Laurel Halo's Confusing Experiment

Many musicians, especially those in the indie and electronic music scenes, experiment with music to create artsy smatterings of sound. For example, an album can be crafted out of many different songs that together tell a broader story. Each individual song can use strange time signatures or chord progressions to push our ears into unfamiliar territories. Sometimes, listening to experimental music can be difficult or even unpleasant, but a good piece of work always rewards the listener in some way. The majority of experimental pieces reveals layers of meaning or even hints of poppy, familiar melodies woven into the fabric.

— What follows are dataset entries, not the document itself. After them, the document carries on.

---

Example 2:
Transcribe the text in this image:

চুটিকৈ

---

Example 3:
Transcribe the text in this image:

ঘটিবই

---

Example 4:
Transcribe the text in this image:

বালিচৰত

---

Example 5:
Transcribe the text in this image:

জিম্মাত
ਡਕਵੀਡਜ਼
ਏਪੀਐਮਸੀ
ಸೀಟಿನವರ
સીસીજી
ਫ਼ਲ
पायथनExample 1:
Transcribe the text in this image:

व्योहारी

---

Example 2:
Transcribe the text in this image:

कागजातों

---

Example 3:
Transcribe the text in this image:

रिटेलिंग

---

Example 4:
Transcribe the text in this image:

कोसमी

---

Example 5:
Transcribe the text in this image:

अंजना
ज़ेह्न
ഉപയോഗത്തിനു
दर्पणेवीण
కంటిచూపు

Laurel Halo's music has always fallen into the category of "experimental electronic" music, or music that relies heavily on computer manipulation and synthesizers to explore new sounds. For a while, the songwriter failed to burst into the spotlight; her work, though innovative, sounded cold and distant. With her debut album, "Quarantine," Halo introduced vocals and harmonies into her complex electronic soundscapes, breathing life and emotion into an otherwise unapproachable sound. The juxtaposition of vocals, alien synthesizers, and chords that hung confusingly between major and minor created a work that was not only exciting but human. On a couple of tracks, Halo incorporated relatively simple melodies into her shifting beats, crafting tantalizing near-pop songs out of unfamiliar sonic ingredients. All in all, "Quarantine" was a masterpiece, a record full of crazy ideas that rewarded the listener time and time again with snippets of the familiar.

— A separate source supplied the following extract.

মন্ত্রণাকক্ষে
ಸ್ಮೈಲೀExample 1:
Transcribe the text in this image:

With her new record, "Chance of Rain," Halo's gotten rid of the vocals. Most of the tracks are devoid of melody, filled instead with rambling beats that subtly shift and evolve over time. Perhaps the greatest difference between "Quarantine" and "Rain" is represented in the album covers - while "Quarantine's" cover features bright neon rainbows, "Rain" is a black-and-white depiction of a graveyard. While "Quarantine's" swirling synths were thick and colorful, "Rain" is a much more monochromatic piece. The synths are thinner and crisper, and the drum machines rattle and shudder. "Chance of Rain" takes Halo's sound back into the alien territory she previously inhabited, and unfortunately it sounds like a step backwards instead of an improvement or a revelation.
Not necessarily a bad piece of art, "Chance of Rain" is just much, much harder to appreciate. It often seems emotionless, and it's not the sort of electronic record that anyone would dance to either-which are two reasons why we listen to music in the first place. "Chance of Rain" is essentially a collection of beat experiments full of shifting ideas that sound new and different, but not particularly interesting. Tracks change, adding new sonic elements to basic, repetitive beats, sometimes morphing the sonic landscape completely but rarely into anything memorable or interesting.
Laurel Halo is certainly doing something every track, it's just hard to tell why she's doing it, and even harder to later remember what she actually did.
As a man who listens to a lot of experimental music, I have to say this record is one of the most confusing and driest pieces I've worked with. Almost complete lack of melody makes this album personally impenetrable. Perhaps there's something deep and meaningful to be discovered, but if so, I can't find it. Although I'd like to say I don't need emotion or social motivation to listen to music, "Chance of Rain" is the album that forces me to recognize that's just not true yet.